BEGIN

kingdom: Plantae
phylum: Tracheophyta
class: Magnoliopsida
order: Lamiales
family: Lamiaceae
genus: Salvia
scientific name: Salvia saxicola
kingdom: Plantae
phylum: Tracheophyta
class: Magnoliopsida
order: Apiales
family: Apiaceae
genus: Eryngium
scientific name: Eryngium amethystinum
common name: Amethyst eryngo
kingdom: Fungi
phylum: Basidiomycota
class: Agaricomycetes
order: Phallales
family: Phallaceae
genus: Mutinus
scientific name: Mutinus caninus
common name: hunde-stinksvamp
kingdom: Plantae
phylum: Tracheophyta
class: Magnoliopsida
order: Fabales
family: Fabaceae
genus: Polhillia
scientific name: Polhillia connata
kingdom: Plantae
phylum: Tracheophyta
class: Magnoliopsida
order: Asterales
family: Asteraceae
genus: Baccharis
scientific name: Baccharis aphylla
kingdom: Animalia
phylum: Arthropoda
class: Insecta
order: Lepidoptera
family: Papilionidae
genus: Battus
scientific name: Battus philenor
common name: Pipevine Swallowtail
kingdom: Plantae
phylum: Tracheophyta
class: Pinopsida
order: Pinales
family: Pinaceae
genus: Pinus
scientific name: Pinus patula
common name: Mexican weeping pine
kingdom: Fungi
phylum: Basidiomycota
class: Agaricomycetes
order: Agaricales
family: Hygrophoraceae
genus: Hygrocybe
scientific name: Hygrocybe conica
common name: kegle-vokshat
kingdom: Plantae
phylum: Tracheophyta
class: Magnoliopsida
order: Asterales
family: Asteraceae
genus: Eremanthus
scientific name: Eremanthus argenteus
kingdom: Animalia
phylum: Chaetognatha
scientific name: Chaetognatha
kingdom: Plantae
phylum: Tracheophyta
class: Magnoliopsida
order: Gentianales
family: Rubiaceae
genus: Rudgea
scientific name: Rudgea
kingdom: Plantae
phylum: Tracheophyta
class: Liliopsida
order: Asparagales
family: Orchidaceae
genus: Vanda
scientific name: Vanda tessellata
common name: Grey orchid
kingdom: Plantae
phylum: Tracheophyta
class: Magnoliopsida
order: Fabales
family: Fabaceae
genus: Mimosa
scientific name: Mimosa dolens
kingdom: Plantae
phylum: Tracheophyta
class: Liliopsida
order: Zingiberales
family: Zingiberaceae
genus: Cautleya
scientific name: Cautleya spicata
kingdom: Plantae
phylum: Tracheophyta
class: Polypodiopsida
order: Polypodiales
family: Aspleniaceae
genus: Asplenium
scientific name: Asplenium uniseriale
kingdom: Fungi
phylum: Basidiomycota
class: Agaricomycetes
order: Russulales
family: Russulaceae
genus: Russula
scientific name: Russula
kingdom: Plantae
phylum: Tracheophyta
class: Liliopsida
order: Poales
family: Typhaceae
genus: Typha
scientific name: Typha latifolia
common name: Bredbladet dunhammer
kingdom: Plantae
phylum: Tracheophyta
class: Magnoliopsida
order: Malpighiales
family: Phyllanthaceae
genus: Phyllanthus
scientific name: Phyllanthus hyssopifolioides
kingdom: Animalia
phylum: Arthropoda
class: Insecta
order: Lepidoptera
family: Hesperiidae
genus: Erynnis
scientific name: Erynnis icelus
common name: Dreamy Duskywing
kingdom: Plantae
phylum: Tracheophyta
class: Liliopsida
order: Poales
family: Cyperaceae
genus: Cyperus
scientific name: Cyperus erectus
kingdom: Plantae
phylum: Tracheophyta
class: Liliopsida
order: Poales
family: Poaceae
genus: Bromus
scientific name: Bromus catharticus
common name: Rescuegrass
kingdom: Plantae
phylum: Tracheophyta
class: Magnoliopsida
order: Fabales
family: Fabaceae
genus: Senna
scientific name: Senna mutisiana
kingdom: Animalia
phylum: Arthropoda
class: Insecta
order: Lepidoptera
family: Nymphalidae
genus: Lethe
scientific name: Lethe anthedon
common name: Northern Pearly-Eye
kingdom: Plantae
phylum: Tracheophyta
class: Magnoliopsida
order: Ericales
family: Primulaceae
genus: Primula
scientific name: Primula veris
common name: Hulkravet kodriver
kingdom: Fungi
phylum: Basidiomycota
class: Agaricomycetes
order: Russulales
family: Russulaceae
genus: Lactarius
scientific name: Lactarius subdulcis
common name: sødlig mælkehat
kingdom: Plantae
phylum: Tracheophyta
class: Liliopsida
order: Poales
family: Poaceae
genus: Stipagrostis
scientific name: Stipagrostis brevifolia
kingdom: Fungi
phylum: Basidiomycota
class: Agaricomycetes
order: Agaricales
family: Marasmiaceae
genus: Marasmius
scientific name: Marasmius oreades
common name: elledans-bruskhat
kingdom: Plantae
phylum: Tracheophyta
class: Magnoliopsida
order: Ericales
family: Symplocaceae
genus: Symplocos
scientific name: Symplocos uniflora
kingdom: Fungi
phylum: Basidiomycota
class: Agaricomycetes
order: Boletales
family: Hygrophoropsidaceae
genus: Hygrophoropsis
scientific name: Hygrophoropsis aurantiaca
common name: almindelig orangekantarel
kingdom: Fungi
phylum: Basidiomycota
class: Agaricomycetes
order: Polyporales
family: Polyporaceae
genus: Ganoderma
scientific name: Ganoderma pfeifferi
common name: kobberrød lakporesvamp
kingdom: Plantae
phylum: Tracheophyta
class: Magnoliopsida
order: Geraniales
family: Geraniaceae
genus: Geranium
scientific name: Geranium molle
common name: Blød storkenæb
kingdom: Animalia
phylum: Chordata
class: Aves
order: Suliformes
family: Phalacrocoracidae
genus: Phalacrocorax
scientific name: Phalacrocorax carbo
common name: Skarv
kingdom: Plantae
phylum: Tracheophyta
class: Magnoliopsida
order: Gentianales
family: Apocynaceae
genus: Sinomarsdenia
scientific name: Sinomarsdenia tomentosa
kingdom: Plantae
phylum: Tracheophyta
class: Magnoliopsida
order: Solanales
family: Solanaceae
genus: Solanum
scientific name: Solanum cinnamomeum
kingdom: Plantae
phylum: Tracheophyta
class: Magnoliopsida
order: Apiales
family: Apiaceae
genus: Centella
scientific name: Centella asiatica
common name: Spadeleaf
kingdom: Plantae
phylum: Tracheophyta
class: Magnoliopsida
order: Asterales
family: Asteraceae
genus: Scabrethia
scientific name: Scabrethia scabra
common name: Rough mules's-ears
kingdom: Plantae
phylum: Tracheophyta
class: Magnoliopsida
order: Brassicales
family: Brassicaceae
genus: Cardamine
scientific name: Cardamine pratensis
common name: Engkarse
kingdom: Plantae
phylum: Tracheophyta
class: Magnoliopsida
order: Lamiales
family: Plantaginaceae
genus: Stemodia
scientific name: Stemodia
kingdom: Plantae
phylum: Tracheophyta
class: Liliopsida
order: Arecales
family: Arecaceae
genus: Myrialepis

END

### AIM OF THE EXERCISE
Can you update the material above by changing every "common name" to "vernacular name" and keeping all other lines the same?

### WRITTEN RESPONSE
kingdom: Plantae
phylum: Tracheophyta
class: Magnoliopsida
order: Lamiales
family: Lamiaceae
genus: Salvia
scientific name: Salvia saxicola
kingdom: Plantae
phylum: Tracheophyta
class: Magnoliopsida
order: Apiales
family: Apiaceae
genus: Eryngium
scientific name: Eryngium amethystinum
vernacular name: Amethyst eryngo
kingdom: Fungi
phylum: Basidiomycota
class: Agaricomycetes
order: Phallales
family: Phallaceae
genus: Mutinus
scientific name: Mutinus caninus
vernacular name: hunde-stinksvamp
kingdom: Plantae
phylum: Tracheophyta
class: Magnoliopsida
order: Fabales
family: Fabaceae
genus: Polhillia
scientific name: Polhillia connata
kingdom: Plantae
phylum: Tracheophyta
class: Magnoliopsida
order: Asterales
family: Asteraceae
genus: Baccharis
scientific name: Baccharis aphylla
kingdom: Animalia
phylum: Arthropoda
class: Insecta
order: Lepidoptera
family: Papilionidae
genus: Battus
scientific name: Battus philenor
vernacular name: Pipevine Swallowtail
kingdom: Plantae
phylum: Tracheophyta
class: Pinopsida
order: Pinales
family: Pinaceae
genus: Pinus
scientific name: Pinus patula
vernacular name: Mexican weeping pine
kingdom: Fungi
phylum: Basidiomycota
class: Agaricomycetes
order: Agaricales
family: Hygrophoraceae
genus: Hygrocybe
scientific name: Hygrocybe conica
vernacular name: kegle-vokshat
kingdom: Plantae
phylum: Tracheophyta
class: Magnoliopsida
order: Asterales
family: Asteraceae
genus: Eremanthus
scientific name: Eremanthus argenteus
kingdom: Animalia
phylum: Chaetognatha
scientific name: Chaetognatha
kingdom: Plantae
phylum: Tracheophyta
class: Magnoliopsida
order: Gentianales
family: Rubiaceae
genus: Rudgea
scientific name: Rudgea
kingdom: Plantae
phylum: Tracheophyta
class: Liliopsida
order: Asparagales
family: Orchidaceae
genus: Vanda
scientific name: Vanda tessellata
vernacular name: Grey orchid
kingdom: Plantae
phylum: Tracheophyta
class: Magnoliopsida
order: Fabales
family: Fabaceae
genus: Mimosa
scientific name: Mimosa dolens
kingdom: Plantae
phylum: Tracheophyta
class: Liliopsida
order: Zingiberales
family: Zingiberaceae
genus: Cautleya
scientific name: Cautleya spicata
kingdom: Plantae
phylum: Tracheophyta
class: Polypodiopsida
order: Polypodiales
family: Aspleniaceae
genus: Asplenium
scientific name: Asplenium uniseriale
kingdom: Fungi
phylum: Basidiomycota
class: Agaricomycetes
order: Russulales
family: Russulaceae
genus: Russula
scientific name: Russula
kingdom: Plantae
phylum: Tracheophyta
class: Liliopsida
order: Poales
family: Typhaceae
genus: Typha
scientific name: Typha latifolia
vernacular name: Bredbladet dunhammer
kingdom: Plantae
phylum: Tracheophyta
class: Magnoliopsida
order: Malpighiales
family: Phyllanthaceae
genus: Phyllanthus
scientific name: Phyllanthus hyssopifolioides
kingdom: Animalia
phylum: Arthropoda
class: Insecta
order: Lepidoptera
family: Hesperiidae
genus: Erynnis
scientific name: Erynnis icelus
vernacular name: Dreamy Duskywing
kingdom: Plantae
phylum: Tracheophyta
class: Liliopsida
order: Poales
family: Cyperaceae
genus: Cyperus
scientific name: Cyperus erectus
kingdom: Plantae
phylum: Tracheophyta
class: Liliopsida
order: Poales
family: Poaceae
genus: Bromus
scientific name: Bromus catharticus
vernacular name: Rescuegrass
kingdom: Plantae
phylum: Tracheophyta
class: Magnoliopsida
order: Fabales
family: Fabaceae
genus: Senna
scientific name: Senna mutisiana
kingdom: Animalia
phylum: Arthropoda
class: Insecta
order: Lepidoptera
family: Nymphalidae
genus: Lethe
scientific name: Lethe anthedon
vernacular name: Northern Pearly-Eye
kingdom: Plantae
phylum: Tracheophyta
class: Magnoliopsida
order: Ericales
family: Primulaceae
genus: Primula
scientific name: Primula veris
vernacular name: Hulkravet kodriver
kingdom: Fungi
phylum: Basidiomycota
class: Agaricomycetes
order: Russulales
family: Russulaceae
genus: Lactarius
scientific name: Lactarius subdulcis
vernacular name: sødlig mælkehat
kingdom: Plantae
phylum: Tracheophyta
class: Liliopsida
order: Poales
family: Poaceae
genus: Stipagrostis
scientific name: Stipagrostis brevifolia
kingdom: Fungi
phylum: Basidiomycota
class: Agaricomycetes
order: Agaricales
family: Marasmiaceae
genus: Marasmius
scientific name: Marasmius oreades
vernacular name: elledans-bruskhat
kingdom: Plantae
phylum: Tracheophyta
class: Magnoliopsida
order: Ericales
family: Symplocaceae
genus: Symplocos
scientific name: Symplocos uniflora
kingdom: Fungi
phylum: Basidiomycota
class: Agaricomycetes
order: Boletales
family: Hygrophoropsidaceae
genus: Hygrophoropsis
scientific name: Hygrophoropsis aurantiaca
vernacular name: almindelig orangekantarel
kingdom: Fungi
phylum: Basidiomycota
class: Agaricomycetes
order: Polyporales
family: Polyporaceae
genus: Ganoderma
scientific name: Ganoderma pfeifferi
vernacular name: kobberrød lakporesvamp
kingdom: Plantae
phylum: Tracheophyta
class: Magnoliopsida
order: Geraniales
family: Geraniaceae
genus: Geranium
scientific name: Geranium molle
vernacular name: Blød storkenæb
kingdom: Animalia
phylum: Chordata
class: Aves
order: Suliformes
family: Phalacrocoracidae
genus: Phalacrocorax
scientific name: Phalacrocorax carbo
vernacular name: Skarv
kingdom: Plantae
phylum: Tracheophyta
class: Magnoliopsida
order: Gentianales
family: Apocynaceae
genus: Sinomarsdenia
scientific name: Sinomarsdenia tomentosa
kingdom: Plantae
phylum: Tracheophyta
class: Magnoliopsida
order: Solanales
family: Solanaceae
genus: Solanum
scientific name: Solanum cinnamomeum
kingdom: Plantae
phylum: Tracheophyta
class: Magnoliopsida
order: Apiales
family: Apiaceae
genus: Centella
scientific name: Centella asiatica
vernacular name: Spadeleaf
kingdom: Plantae
phylum: Tracheophyta
class: Magnoliopsida
order: Asterales
family: Asteraceae
genus: Scabrethia
scientific name: Scabrethia scabra
vernacular name: Rough mules's-ears
kingdom: Plantae
phylum: Tracheophyta
class: Magnoliopsida
order: Brassicales
family: Brassicaceae
genus: Cardamine
scientific name: Cardamine pratensis
vernacular name: Engkarse
kingdom: Plantae
phylum: Tracheophyta
class: Magnoliopsida
order: Lamiales
family: Plantaginaceae
genus: Stemodia
scientific name: Stemodia
kingdom: Plantae
phylum: Tracheophyta
class: Liliopsida
order: Arecales
family: Arecaceae
genus: Myrialepis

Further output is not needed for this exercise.